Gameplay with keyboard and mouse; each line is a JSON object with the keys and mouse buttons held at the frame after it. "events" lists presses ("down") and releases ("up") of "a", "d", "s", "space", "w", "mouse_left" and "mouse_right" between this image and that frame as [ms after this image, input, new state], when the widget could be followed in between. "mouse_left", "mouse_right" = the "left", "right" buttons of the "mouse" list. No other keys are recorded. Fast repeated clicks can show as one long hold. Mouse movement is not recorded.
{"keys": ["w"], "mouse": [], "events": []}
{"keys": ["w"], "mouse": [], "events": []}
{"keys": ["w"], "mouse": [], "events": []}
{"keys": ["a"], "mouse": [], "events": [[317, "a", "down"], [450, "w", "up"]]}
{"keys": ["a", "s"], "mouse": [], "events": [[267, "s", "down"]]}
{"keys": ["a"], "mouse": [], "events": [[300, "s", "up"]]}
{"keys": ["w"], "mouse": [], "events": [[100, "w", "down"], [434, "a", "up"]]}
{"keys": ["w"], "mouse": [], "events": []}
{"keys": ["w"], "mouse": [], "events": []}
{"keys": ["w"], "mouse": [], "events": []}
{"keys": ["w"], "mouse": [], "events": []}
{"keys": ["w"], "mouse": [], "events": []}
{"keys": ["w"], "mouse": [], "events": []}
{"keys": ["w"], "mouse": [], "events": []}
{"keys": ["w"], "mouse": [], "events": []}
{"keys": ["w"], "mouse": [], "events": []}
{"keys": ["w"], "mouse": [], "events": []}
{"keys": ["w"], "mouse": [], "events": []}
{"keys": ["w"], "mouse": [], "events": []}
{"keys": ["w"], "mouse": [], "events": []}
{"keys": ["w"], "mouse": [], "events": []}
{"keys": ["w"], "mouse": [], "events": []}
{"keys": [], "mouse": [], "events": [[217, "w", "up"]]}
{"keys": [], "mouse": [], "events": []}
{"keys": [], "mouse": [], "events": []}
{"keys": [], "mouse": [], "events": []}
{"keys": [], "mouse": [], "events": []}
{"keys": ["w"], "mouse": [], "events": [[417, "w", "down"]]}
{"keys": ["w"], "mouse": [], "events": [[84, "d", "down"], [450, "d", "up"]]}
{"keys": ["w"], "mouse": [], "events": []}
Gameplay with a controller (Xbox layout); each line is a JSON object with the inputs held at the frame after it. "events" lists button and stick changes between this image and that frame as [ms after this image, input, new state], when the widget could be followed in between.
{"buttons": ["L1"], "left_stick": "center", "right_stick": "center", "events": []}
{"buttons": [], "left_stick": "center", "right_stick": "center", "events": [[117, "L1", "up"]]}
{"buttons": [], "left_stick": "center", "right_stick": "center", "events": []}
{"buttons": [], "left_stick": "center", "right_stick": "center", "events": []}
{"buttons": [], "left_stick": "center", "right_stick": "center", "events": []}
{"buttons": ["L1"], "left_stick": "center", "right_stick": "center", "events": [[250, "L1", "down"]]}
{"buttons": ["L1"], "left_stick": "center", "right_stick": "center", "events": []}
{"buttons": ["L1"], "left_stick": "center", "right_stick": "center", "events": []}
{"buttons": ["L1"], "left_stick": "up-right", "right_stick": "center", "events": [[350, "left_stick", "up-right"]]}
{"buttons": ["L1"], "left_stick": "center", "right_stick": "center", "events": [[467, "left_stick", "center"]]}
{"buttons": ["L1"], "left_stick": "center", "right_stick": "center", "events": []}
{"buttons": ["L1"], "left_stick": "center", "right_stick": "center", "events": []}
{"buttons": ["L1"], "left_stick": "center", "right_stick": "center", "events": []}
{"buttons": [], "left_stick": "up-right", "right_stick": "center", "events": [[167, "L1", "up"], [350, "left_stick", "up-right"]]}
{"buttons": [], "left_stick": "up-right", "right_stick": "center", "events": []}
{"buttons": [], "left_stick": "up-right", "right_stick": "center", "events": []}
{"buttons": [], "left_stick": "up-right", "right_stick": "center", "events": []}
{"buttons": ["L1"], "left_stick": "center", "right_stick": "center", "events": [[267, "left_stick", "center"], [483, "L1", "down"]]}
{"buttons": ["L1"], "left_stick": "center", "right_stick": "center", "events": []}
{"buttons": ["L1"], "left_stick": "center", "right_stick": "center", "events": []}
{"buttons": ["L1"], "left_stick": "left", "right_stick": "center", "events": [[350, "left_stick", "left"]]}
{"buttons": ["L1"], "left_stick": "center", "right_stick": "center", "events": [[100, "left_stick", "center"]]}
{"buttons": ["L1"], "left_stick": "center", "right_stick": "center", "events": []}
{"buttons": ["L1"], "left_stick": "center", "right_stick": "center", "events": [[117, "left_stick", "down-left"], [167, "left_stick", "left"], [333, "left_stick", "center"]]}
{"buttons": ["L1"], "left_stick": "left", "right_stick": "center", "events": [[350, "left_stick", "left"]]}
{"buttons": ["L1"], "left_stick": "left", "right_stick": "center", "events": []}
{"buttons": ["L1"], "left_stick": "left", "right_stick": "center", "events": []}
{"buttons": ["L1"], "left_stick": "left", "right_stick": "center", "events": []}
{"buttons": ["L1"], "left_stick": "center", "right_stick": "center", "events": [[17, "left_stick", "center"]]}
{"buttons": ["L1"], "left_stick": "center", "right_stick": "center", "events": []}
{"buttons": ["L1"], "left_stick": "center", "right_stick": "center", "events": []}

◇ ◇ ◇ ◇

=== WHAT TO PRODUCE ===
Each record above has to be set down again, exactly and completely.

=== RESPONSE TO THE EXERCISE ===
Gameplay with keyboard and mouse; each line is a JSON object with the keys and mouse buttons held at the frame after it. "events" lists presses ("down") and releases ("up") of "a", "d", "s", "space", "w", "mouse_left" and "mouse_right" between this image and that frame as [ms after this image, input, new state], when the widget could be followed in between. "mouse_left", "mouse_right" = the "left", "right" buttons of the "mouse" list. No other keys are recorded. Fast repeated clicks can show as one long hold. Mouse movement is not recorded.
{"keys": ["w"], "mouse": [], "events": []}
{"keys": ["w"], "mouse": [], "events": []}
{"keys": ["w"], "mouse": [], "events": []}
{"keys": ["a"], "mouse": [], "events": [[317, "a", "down"], [450, "w", "up"]]}
{"keys": ["a", "s"], "mouse": [], "events": [[267, "s", "down"]]}
{"keys": ["a"], "mouse": [], "events": [[300, "s", "up"]]}
{"keys": ["w"], "mouse": [], "events": [[100, "w", "down"], [434, "a", "up"]]}
{"keys": ["w"], "mouse": [], "events": []}
{"keys": ["w"], "mouse": [], "events": []}
{"keys": ["w"], "mouse": [], "events": []}
{"keys": ["w"], "mouse": [], "events": []}
{"keys": ["w"], "mouse": [], "events": []}
{"keys": ["w"], "mouse": [], "events": []}
{"keys": ["w"], "mouse": [], "events": []}
{"keys": ["w"], "mouse": [], "events": []}
{"keys": ["w"], "mouse": [], "events": []}
{"keys": ["w"], "mouse": [], "events": []}
{"keys": ["w"], "mouse": [], "events": []}
{"keys": ["w"], "mouse": [], "events": []}
{"keys": ["w"], "mouse": [], "events": []}
{"keys": ["w"], "mouse": [], "events": []}
{"keys": ["w"], "mouse": [], "events": []}
{"keys": [], "mouse": [], "events": [[217, "w", "up"]]}
{"keys": [], "mouse": [], "events": []}
{"keys": [], "mouse": [], "events": []}
{"keys": [], "mouse": [], "events": []}
{"keys": [], "mouse": [], "events": []}
{"keys": ["w"], "mouse": [], "events": [[417, "w", "down"]]}
{"keys": ["w"], "mouse": [], "events": [[84, "d", "down"], [450, "d", "up"]]}
{"keys": ["w"], "mouse": [], "events": []}
Gameplay with a controller (Xbox layout); each line is a JSON object with the inputs held at the frame after it. "events" lists button and stick changes between this image and that frame as [ms after this image, input, new state], when the widget could be followed in between.
{"buttons": ["L1"], "left_stick": "center", "right_stick": "center", "events": []}
{"buttons": [], "left_stick": "center", "right_stick": "center", "events": [[117, "L1", "up"]]}
{"buttons": [], "left_stick": "center", "right_stick": "center", "events": []}
{"buttons": [], "left_stick": "center", "right_stick": "center", "events": []}
{"buttons": [], "left_stick": "center", "right_stick": "center", "events": []}
{"buttons": ["L1"], "left_stick": "center", "right_stick": "center", "events": [[250, "L1", "down"]]}
{"buttons": ["L1"], "left_stick": "center", "right_stick": "center", "events": []}
{"buttons": ["L1"], "left_stick": "center", "right_stick": "center", "events": []}
{"buttons": ["L1"], "left_stick": "up-right", "right_stick": "center", "events": [[350, "left_stick", "up-right"]]}
{"buttons": ["L1"], "left_stick": "center", "right_stick": "center", "events": [[467, "left_stick", "center"]]}
{"buttons": ["L1"], "left_stick": "center", "right_stick": "center", "events": []}
{"buttons": ["L1"], "left_stick": "center", "right_stick": "center", "events": []}
{"buttons": ["L1"], "left_stick": "center", "right_stick": "center", "events": []}
{"buttons": [], "left_stick": "up-right", "right_stick": "center", "events": [[167, "L1", "up"], [350, "left_stick", "up-right"]]}
{"buttons": [], "left_stick": "up-right", "right_stick": "center", "events": []}
{"buttons": [], "left_stick": "up-right", "right_stick": "center", "events": []}
{"buttons": [], "left_stick": "up-right", "right_stick": "center", "events": []}
{"buttons": ["L1"], "left_stick": "center", "right_stick": "center", "events": [[267, "left_stick", "center"], [483, "L1", "down"]]}
{"buttons": ["L1"], "left_stick": "center", "right_stick": "center", "events": []}
{"buttons": ["L1"], "left_stick": "center", "right_stick": "center", "events": []}
{"buttons": ["L1"], "left_stick": "left", "right_stick": "center", "events": [[350, "left_stick", "left"]]}
{"buttons": ["L1"], "left_stick": "center", "right_stick": "center", "events": [[100, "left_stick", "center"]]}
{"buttons": ["L1"], "left_stick": "center", "right_stick": "center", "events": []}
{"buttons": ["L1"], "left_stick": "center", "right_stick": "center", "events": [[117, "left_stick", "down-left"], [167, "left_stick", "left"], [333, "left_stick", "center"]]}
{"buttons": ["L1"], "left_stick": "left", "right_stick": "center", "events": [[350, "left_stick", "left"]]}
{"buttons": ["L1"], "left_stick": "left", "right_stick": "center", "events": []}
{"buttons": ["L1"], "left_stick": "left", "right_stick": "center", "events": []}
{"buttons": ["L1"], "left_stick": "left", "right_stick": "center", "events": []}
{"buttons": ["L1"], "left_stick": "center", "right_stick": "center", "events": [[17, "left_stick", "center"]]}
{"buttons": ["L1"], "left_stick": "center", "right_stick": "center", "events": []}
{"buttons": ["L1"], "left_stick": "center", "right_stick": "center", "events": []}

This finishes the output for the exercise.